### Task statement
Quote each line of the listing below without changing a word, keeping the lines in their original order.

Stored records:

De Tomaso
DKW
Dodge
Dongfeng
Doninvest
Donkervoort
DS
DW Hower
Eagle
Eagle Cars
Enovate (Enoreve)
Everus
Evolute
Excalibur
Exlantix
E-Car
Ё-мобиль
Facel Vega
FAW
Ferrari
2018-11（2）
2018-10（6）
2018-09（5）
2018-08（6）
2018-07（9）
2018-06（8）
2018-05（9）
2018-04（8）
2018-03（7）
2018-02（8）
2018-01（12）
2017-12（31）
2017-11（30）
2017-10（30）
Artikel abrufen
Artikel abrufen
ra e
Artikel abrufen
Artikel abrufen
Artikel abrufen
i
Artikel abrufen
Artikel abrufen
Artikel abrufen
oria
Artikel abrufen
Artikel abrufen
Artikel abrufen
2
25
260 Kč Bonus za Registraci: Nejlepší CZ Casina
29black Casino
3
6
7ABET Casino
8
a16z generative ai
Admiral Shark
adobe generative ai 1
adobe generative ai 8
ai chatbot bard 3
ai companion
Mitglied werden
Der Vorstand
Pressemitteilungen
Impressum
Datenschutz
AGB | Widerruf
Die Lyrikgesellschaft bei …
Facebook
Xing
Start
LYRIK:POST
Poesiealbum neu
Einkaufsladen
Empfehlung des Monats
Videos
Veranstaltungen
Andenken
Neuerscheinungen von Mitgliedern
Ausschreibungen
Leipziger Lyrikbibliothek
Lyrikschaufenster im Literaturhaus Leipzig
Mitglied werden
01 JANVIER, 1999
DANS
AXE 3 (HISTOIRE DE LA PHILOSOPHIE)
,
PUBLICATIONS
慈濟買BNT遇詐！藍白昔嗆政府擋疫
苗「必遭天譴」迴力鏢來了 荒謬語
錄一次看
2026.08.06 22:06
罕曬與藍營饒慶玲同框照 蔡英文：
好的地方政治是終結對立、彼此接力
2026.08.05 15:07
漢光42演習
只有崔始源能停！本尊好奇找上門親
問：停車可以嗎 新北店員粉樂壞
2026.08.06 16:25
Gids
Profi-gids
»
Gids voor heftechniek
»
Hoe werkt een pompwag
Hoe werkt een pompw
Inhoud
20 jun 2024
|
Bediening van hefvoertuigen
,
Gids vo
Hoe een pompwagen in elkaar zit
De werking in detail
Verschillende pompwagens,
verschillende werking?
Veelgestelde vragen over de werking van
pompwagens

### Output of the task
De Tomaso
DKW
Dodge
Dongfeng
Doninvest
Donkervoort
DS
DW Hower
Eagle
Eagle Cars
Enovate (Enoreve)
Everus
Evolute
Excalibur
Exlantix
E-Car
Ё-мобиль
Facel Vega
FAW
Ferrari
2018-11（2）
2018-10（6）
2018-09（5）
2018-08（6）
2018-07（9）
2018-06（8）
2018-05（9）
2018-04（8）
2018-03（7）
2018-02（8）
2018-01（12）
2017-12（31）
2017-11（30）
2017-10（30）
Artikel abrufen
Artikel abrufen
ra e
Artikel abrufen
Artikel abrufen
Artikel abrufen
i
Artikel abrufen
Artikel abrufen
Artikel abrufen
oria
Artikel abrufen
Artikel abrufen
Artikel abrufen
2
25
260 Kč Bonus za Registraci: Nejlepší CZ Casina
29black Casino
3
6
7ABET Casino
8
a16z generative ai
Admiral Shark
adobe generative ai 1
adobe generative ai 8
ai chatbot bard 3
ai companion
Mitglied werden
Der Vorstand
Pressemitteilungen
Impressum
Datenschutz
AGB | Widerruf
Die Lyrikgesellschaft bei …
Facebook
Xing
Start
LYRIK:POST
Poesiealbum neu
Einkaufsladen
Empfehlung des Monats
Videos
Veranstaltungen
Andenken
Neuerscheinungen von Mitgliedern
Ausschreibungen
Leipziger Lyrikbibliothek
Lyrikschaufenster im Literaturhaus Leipzig
Mitglied werden
01 JANVIER, 1999
DANS
AXE 3 (HISTOIRE DE LA PHILOSOPHIE)
,
PUBLICATIONS
慈濟買BNT遇詐！藍白昔嗆政府擋疫
苗「必遭天譴」迴力鏢來了 荒謬語
錄一次看
2026.08.06 22:06
罕曬與藍營饒慶玲同框照 蔡英文：
好的地方政治是終結對立、彼此接力
2026.08.05 15:07
漢光42演習
只有崔始源能停！本尊好奇找上門親
問：停車可以嗎 新北店員粉樂壞
2026.08.06 16:25
Gids
Profi-gids
»
Gids voor heftechniek
»
Hoe werkt een pompwag
Hoe werkt een pompw
Inhoud
20 jun 2024
|
Bediening van hefvoertuigen
,
Gids vo
Hoe een pompwagen in elkaar zit
De werking in detail
Verschillende pompwagens,
verschillende werking?
Veelgestelde vragen over de werking van
pompwagens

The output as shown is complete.